* **WHAT IS NEEDED**:
Go through the records below and report each line with "счетчики" in it.

[Items listed in a dataset]
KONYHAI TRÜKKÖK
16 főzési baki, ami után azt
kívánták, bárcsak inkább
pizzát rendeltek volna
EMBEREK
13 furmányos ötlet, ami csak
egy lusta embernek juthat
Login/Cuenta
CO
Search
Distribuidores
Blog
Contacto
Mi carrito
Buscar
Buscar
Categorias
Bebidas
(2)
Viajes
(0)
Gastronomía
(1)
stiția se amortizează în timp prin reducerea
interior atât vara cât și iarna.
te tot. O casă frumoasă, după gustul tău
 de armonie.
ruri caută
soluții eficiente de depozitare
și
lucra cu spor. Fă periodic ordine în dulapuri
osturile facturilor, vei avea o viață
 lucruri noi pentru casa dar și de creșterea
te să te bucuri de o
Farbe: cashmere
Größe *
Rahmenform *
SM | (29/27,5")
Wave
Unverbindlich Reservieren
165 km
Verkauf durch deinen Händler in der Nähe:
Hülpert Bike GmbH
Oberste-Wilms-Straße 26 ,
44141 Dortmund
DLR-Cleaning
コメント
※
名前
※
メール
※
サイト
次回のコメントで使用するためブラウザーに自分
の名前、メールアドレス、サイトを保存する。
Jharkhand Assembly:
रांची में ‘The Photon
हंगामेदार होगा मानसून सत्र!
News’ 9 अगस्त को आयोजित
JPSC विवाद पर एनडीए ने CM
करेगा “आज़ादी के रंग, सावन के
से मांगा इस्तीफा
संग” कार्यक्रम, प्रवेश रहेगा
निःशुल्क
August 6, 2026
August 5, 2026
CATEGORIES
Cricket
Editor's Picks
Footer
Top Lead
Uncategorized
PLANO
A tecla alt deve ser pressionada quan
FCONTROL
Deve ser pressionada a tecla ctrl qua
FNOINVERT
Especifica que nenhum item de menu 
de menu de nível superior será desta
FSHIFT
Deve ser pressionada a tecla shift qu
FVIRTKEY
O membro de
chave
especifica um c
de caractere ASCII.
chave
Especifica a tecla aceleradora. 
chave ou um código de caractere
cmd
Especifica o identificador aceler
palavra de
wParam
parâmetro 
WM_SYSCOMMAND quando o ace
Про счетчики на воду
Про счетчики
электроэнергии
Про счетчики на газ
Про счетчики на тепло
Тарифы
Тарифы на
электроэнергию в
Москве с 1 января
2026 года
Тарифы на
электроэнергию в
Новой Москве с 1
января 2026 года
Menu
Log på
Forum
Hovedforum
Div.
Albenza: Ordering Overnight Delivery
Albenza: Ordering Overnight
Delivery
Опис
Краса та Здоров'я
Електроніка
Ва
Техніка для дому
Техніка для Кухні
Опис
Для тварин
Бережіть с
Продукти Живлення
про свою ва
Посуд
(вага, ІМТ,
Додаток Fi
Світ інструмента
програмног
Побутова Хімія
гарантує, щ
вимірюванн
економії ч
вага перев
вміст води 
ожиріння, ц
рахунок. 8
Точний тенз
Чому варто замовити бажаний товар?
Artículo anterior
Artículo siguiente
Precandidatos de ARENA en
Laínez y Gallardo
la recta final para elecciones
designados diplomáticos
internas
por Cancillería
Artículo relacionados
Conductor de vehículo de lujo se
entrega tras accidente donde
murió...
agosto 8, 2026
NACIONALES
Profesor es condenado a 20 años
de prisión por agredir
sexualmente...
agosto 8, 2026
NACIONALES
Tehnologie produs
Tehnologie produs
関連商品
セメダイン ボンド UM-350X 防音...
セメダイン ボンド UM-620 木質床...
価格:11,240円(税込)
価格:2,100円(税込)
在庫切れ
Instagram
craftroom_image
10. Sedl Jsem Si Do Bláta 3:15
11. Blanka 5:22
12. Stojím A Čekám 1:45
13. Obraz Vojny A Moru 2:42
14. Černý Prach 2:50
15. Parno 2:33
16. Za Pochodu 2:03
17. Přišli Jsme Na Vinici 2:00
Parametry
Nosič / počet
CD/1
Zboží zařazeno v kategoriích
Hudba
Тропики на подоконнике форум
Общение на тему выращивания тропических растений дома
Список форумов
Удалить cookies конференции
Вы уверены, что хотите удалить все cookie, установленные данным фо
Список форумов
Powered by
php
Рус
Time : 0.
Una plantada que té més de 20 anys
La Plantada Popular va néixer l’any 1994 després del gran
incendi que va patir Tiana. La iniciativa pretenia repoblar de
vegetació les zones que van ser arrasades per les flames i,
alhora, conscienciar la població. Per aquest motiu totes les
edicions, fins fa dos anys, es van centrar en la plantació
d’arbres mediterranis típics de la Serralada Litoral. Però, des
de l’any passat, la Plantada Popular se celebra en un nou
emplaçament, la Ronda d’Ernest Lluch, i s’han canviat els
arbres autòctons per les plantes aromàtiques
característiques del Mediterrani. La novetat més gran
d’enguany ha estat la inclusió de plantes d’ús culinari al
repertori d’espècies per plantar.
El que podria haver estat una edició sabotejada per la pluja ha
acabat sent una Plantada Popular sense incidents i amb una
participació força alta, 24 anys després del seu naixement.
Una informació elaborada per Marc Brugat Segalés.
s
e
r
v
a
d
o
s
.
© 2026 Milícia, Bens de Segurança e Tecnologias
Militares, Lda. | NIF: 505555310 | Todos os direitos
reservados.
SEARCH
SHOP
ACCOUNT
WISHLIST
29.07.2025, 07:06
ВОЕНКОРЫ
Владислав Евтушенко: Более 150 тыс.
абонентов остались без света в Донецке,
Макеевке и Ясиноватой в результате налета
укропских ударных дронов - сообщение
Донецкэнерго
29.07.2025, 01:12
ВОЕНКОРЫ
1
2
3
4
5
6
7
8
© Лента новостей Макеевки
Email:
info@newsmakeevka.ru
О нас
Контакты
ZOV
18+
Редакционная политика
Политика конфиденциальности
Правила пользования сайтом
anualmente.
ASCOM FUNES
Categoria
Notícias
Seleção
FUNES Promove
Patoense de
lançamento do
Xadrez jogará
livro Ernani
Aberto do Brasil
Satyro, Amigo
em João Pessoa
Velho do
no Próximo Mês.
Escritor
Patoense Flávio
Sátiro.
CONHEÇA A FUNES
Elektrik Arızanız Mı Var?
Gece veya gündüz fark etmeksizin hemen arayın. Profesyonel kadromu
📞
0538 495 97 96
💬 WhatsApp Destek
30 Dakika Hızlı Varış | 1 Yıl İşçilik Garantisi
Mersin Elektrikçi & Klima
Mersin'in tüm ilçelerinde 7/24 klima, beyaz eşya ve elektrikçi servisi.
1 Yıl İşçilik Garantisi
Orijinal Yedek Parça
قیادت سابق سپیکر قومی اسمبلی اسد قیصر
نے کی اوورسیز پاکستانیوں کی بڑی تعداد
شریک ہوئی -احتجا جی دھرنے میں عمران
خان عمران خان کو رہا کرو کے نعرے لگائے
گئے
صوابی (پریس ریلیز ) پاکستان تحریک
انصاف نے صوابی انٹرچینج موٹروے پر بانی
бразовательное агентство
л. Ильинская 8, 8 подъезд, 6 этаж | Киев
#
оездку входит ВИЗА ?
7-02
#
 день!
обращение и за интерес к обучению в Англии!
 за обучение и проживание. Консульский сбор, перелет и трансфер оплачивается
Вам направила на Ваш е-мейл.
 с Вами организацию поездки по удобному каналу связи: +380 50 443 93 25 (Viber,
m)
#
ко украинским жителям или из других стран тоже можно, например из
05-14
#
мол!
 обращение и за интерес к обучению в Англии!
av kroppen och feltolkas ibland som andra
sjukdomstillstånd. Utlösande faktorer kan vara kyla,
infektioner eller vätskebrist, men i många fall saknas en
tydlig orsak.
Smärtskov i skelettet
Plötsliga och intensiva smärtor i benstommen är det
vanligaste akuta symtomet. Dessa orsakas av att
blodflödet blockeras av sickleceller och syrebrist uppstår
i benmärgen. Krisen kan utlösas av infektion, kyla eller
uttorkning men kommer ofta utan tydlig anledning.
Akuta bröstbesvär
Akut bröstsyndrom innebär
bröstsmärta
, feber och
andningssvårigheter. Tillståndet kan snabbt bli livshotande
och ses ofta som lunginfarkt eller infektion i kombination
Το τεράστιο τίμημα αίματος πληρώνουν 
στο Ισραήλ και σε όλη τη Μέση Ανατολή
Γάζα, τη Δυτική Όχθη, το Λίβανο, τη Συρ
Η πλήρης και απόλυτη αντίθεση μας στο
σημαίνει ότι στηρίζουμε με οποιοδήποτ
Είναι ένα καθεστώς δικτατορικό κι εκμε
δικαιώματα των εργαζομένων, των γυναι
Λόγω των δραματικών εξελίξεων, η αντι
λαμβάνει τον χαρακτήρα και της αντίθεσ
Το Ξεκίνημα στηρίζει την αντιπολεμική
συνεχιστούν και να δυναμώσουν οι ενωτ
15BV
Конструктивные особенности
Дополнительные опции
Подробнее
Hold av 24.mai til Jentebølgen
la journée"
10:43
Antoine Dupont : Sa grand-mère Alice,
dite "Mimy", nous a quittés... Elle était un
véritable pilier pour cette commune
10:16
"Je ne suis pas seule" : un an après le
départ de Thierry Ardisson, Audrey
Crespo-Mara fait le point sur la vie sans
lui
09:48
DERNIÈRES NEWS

* **EXERCISE SOLUTION**:
Про счетчики на воду
Про счетчики
Про счетчики на газ
Про счетчики на тепло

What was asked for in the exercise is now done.